“Ask Me Anything” interview is now live on Channel 9

The “Ask Me Anything” interview is now live.

Thanks again for all your questions; we took as many of the most popular ones as we could. I hope you enjoy it.

9 thoughts on ““Ask Me Anything” interview is now live on Channel 9

  1. I think you are right. The lack of “symbolic #includes” is almost as embarrassing as the error messages STL spits out. If I had to choose between concepts and modules.. I might just go for modules.

  2. Oops; this commenting system didn’t allow me to say what I wanted. Here are the corrections:

    “every time you include, for example, ‘vector’ in a file, you must recompile it.”

    “Because the contents of ‘vector’ may depend on everything that was included in the .cpp file *before* ‘vector’. You could include some #define which would control how ‘vector’ gets compiled in one .cpp file vs. another within the same project.”

    “The contents of ‘vector’ ought to be invariant with the contents of anything you include before it.”

  3. I was actually rather surprised by Herb’s response on modules. It’s clear that he wasn’t very close to the proposal, because the idea really has very little to do with DLLs. Certainly not at this point.

    The idea also doesn’t require cross-platform implementation either. That is, being able to use modules generated by compiler X on compiler Y. They want to make sure that interop is *possible*, but it isn’t the focus of the idea.

    The core idea of modules in C++ is to remove the need to compile header files. If you’re compiling C++ code, every time you include, for example, in a file, you must recompile it. *Every* time. Why?

    Because the contents of may depend on everything that was included in the .cpp file *before* . You could include some #define which would control how gets compiled in one .cpp file vs. another within the same project.

    That’s a huge waste of time, simply because you will not be doing that. The contents of ought to be invariant with the contents of anything you include before it. And that’s the core, fundamental purpose of a module: to be invariant to previously included stuff.

    Obviously, there will be different builds with different #defines. Debug vs. release. Etc. But within a particular build, each module can be built with only references to the other modules that it includes (and the modules that they include).

    So basically, modules are like precompiled headers, only with a lot fewer restrictions. You can include more than one in a .cpp file. There can be dependencies between modules (forming a directed-acyclic graph). And so forth. The format of a module can be whatever is most convenient for the compiler architecture.

******

**Exercise requirements**
Reproduce the interview post word for word between "Obviously, there will" and "that they include).", inclusive.

******

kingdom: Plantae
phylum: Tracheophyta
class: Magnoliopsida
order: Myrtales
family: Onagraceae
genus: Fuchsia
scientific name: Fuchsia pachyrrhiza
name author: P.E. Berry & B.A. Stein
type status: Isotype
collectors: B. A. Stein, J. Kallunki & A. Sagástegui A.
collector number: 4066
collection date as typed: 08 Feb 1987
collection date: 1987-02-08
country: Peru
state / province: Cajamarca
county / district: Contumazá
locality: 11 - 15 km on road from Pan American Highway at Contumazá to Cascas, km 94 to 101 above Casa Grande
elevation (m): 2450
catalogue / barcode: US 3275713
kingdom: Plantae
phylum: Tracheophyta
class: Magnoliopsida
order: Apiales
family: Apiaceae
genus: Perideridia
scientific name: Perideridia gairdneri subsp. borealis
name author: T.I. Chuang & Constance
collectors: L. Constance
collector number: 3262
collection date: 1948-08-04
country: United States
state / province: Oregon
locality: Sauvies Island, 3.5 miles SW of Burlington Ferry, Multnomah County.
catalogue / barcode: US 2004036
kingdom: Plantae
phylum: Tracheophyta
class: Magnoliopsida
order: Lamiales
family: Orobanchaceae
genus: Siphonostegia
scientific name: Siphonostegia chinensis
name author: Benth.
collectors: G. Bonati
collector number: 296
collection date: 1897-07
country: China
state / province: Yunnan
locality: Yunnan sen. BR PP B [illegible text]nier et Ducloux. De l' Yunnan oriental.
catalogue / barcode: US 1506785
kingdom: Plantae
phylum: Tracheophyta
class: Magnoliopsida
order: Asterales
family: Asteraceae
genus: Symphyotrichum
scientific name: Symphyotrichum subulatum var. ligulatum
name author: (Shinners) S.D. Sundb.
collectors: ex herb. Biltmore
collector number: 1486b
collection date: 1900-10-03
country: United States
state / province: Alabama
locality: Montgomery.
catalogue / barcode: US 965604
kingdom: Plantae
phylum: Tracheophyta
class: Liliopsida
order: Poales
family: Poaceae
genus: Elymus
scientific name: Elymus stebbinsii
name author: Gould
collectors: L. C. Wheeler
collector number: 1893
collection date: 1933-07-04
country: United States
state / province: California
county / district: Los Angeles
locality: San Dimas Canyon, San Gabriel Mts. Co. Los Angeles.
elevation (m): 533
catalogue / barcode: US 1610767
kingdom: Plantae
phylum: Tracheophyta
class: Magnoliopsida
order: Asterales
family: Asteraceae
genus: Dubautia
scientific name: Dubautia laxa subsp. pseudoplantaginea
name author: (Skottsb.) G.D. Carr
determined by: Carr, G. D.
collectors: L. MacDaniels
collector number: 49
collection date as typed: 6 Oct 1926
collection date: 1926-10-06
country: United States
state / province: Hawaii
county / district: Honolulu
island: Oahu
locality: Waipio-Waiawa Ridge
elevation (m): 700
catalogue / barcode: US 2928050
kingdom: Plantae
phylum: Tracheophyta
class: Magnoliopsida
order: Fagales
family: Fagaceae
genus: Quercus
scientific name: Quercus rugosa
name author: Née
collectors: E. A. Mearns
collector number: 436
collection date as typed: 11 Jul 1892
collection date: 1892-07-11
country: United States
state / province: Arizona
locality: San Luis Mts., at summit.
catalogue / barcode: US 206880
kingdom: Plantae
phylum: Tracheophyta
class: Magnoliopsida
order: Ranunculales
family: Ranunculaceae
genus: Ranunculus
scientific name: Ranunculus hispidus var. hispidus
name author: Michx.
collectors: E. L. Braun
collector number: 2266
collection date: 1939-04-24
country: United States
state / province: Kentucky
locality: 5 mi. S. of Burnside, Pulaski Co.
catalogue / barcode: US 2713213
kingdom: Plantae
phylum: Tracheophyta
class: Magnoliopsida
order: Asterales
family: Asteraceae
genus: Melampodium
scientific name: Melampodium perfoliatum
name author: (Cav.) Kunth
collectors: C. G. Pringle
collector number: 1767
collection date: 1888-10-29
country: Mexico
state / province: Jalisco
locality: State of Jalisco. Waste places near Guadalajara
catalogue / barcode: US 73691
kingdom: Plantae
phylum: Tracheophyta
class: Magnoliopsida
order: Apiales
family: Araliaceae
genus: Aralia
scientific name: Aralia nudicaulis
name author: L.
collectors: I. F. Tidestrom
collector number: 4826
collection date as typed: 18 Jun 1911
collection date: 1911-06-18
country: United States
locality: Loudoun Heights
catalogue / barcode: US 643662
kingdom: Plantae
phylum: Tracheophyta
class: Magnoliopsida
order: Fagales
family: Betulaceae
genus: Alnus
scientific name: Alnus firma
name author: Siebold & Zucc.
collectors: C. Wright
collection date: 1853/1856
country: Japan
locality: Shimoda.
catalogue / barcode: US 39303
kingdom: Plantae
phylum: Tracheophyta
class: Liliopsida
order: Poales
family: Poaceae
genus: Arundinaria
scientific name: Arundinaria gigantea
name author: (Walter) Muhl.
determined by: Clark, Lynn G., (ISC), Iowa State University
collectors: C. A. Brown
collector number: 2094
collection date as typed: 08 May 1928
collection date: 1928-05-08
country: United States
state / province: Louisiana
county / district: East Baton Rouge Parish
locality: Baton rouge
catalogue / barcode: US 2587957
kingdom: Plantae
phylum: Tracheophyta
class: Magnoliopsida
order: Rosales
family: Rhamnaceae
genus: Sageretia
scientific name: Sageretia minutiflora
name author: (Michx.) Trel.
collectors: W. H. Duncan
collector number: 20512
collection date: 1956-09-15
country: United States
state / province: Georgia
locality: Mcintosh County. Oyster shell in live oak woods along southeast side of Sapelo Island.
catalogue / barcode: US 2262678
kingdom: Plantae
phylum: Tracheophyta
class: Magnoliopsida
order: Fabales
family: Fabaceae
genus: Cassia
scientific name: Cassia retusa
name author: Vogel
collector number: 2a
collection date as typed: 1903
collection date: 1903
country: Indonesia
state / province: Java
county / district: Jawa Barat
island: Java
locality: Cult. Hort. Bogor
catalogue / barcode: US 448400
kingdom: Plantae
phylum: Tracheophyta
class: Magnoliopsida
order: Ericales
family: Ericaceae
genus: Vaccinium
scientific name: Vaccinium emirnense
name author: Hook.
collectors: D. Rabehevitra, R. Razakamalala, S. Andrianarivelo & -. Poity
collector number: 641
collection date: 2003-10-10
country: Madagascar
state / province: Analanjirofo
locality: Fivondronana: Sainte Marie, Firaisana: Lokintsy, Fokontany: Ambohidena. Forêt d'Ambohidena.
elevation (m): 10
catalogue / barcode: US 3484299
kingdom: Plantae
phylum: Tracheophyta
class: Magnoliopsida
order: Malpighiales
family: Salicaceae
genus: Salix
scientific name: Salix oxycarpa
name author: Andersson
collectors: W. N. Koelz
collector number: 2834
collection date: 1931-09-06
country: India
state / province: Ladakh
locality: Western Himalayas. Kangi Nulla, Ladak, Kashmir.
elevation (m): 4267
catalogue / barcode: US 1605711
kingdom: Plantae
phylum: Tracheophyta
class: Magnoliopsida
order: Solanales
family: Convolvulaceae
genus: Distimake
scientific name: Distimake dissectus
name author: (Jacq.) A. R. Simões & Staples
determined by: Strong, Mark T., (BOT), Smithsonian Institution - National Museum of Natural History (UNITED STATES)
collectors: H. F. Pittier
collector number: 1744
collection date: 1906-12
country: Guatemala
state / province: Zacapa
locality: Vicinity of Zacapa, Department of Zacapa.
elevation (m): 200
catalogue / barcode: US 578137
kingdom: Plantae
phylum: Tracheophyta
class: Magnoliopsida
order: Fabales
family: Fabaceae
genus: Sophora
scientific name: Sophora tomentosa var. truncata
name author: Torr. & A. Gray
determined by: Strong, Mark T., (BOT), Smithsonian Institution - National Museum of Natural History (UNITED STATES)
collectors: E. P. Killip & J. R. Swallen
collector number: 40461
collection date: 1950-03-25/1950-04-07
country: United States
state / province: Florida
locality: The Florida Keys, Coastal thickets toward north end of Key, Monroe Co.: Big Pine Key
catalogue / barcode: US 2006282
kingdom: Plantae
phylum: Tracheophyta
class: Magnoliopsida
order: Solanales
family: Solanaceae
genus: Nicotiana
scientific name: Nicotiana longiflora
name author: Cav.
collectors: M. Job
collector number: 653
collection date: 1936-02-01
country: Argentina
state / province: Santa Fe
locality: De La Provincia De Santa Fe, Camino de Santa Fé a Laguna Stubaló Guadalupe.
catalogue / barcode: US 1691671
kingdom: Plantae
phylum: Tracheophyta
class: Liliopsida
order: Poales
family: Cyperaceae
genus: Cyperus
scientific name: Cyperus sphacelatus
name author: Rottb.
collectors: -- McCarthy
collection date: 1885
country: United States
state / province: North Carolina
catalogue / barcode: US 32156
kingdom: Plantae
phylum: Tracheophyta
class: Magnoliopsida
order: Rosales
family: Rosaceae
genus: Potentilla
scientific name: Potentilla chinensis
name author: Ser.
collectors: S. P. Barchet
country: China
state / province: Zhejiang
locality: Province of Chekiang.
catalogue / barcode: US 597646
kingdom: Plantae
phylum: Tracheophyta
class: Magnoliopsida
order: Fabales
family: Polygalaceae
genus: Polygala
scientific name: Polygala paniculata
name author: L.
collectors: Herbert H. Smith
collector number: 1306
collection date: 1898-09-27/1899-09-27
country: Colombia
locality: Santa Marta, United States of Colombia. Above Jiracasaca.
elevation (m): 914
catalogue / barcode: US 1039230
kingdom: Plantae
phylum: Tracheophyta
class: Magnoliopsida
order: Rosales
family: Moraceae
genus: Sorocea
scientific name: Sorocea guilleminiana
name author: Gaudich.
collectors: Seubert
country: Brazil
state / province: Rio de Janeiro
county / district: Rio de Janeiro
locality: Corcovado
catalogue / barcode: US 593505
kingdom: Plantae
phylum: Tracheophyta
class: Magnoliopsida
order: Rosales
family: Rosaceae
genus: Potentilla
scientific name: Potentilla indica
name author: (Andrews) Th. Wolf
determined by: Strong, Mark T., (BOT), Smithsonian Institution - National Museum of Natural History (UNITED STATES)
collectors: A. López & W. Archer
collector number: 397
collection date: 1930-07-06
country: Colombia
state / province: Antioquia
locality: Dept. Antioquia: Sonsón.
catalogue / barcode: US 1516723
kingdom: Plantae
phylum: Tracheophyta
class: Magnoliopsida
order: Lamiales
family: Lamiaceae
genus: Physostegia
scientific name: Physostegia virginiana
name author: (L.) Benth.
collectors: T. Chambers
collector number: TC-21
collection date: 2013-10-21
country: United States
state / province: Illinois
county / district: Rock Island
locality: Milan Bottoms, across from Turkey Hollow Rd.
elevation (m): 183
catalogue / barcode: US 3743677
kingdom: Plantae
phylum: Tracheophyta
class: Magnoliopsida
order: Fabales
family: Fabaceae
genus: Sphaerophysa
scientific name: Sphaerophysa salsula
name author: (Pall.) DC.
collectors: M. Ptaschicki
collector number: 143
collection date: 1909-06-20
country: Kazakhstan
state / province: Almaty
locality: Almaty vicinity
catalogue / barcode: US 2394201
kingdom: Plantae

******

**Solution for this task**
Obviously, there will be different builds with different #defines. Debug vs. release. Etc. But within a particular build, each module can be built with only references to the other modules that it includes (and the modules that they include).